━━ Records supplied

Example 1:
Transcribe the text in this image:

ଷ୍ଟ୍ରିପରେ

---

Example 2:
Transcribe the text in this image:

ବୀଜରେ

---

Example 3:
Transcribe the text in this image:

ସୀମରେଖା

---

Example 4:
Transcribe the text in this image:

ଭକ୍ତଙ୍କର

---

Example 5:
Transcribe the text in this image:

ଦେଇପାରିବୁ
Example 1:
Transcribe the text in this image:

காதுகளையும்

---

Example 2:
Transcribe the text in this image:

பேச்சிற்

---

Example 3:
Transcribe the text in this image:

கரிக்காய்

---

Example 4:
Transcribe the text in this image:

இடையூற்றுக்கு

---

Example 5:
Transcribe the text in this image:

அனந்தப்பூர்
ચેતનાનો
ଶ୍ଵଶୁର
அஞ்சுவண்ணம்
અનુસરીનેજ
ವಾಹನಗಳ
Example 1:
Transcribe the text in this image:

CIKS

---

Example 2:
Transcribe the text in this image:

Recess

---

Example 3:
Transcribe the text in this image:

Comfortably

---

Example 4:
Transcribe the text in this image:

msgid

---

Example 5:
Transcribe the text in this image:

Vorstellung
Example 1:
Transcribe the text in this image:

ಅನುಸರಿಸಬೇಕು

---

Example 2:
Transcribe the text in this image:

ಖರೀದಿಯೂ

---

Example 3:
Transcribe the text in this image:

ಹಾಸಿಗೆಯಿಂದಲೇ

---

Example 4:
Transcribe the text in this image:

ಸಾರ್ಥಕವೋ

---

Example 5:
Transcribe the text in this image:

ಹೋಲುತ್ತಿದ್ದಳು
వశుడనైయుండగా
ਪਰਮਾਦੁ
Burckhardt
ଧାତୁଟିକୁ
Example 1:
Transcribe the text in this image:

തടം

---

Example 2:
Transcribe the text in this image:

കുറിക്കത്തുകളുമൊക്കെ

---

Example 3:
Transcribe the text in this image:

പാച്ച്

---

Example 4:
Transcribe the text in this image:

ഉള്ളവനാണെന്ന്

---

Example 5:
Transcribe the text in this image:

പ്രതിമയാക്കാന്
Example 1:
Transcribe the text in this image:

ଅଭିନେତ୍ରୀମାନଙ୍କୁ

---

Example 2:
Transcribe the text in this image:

━━━━

**Exercise description**:
Rewrite the listing above with every instance of "Transcribe" replaced by "Copy out", leaving all other text the same.

**Exercise result**:
Example 1:
Copy out the text in this image:

ଷ୍ଟ୍ରିପରେ

---

Example 2:
Copy out the text in this image:

ବୀଜରେ

---

Example 3:
Copy out the text in this image:

ସୀମରେଖା

---

Example 4:
Copy out the text in this image:

ଭକ୍ତଙ୍କର

---

Example 5:
Copy out the text in this image:

ଦେଇପାରିବୁ
Example 1:
Copy out the text in this image:

காதுகளையும்

---

Example 2:
Copy out the text in this image:

பேச்சிற்

---

Example 3:
Copy out the text in this image:

கரிக்காய்

---

Example 4:
Copy out the text in this image:

இடையூற்றுக்கு

---

Example 5:
Copy out the text in this image:

அனந்தப்பூர்
ચેતનાનો
ଶ୍ଵଶୁର
அஞ்சுவண்ணம்
અનુસરીનેજ
ವಾಹನಗಳ
Example 1:
Copy out the text in this image:

CIKS

---

Example 2:
Copy out the text in this image:

Recess

---

Example 3:
Copy out the text in this image:

Comfortably

---

Example 4:
Copy out the text in this image:

msgid

---

Example 5:
Copy out the text in this image:

Vorstellung
Example 1:
Copy out the text in this image:

ಅನುಸರಿಸಬೇಕು

---

Example 2:
Copy out the text in this image:

ಖರೀದಿಯೂ

---

Example 3:
Copy out the text in this image:

ಹಾಸಿಗೆಯಿಂದಲೇ

---

Example 4:
Copy out the text in this image:

ಸಾರ್ಥಕವೋ

---

Example 5:
Copy out the text in this image:

ಹೋಲುತ್ತಿದ್ದಳು
వశుడనైయుండగా
ਪਰਮਾਦੁ
Burckhardt
ଧାତୁଟିକୁ
Example 1:
Copy out the text in this image:

തടം

---

Example 2:
Copy out the text in this image:

കുറിക്കത്തുകളുമൊക്കെ

---

Example 3:
Copy out the text in this image:

പാച്ച്

---

Example 4:
Copy out the text in this image:

ഉള്ളവനാണെന്ന്

---

Example 5:
Copy out the text in this image:

പ്രതിമയാക്കാന്
Example 1:
Copy out the text in this image:

ଅଭିନେତ୍ରୀମାନଙ୍କୁ

---

Example 2:
Copy out the text in this image:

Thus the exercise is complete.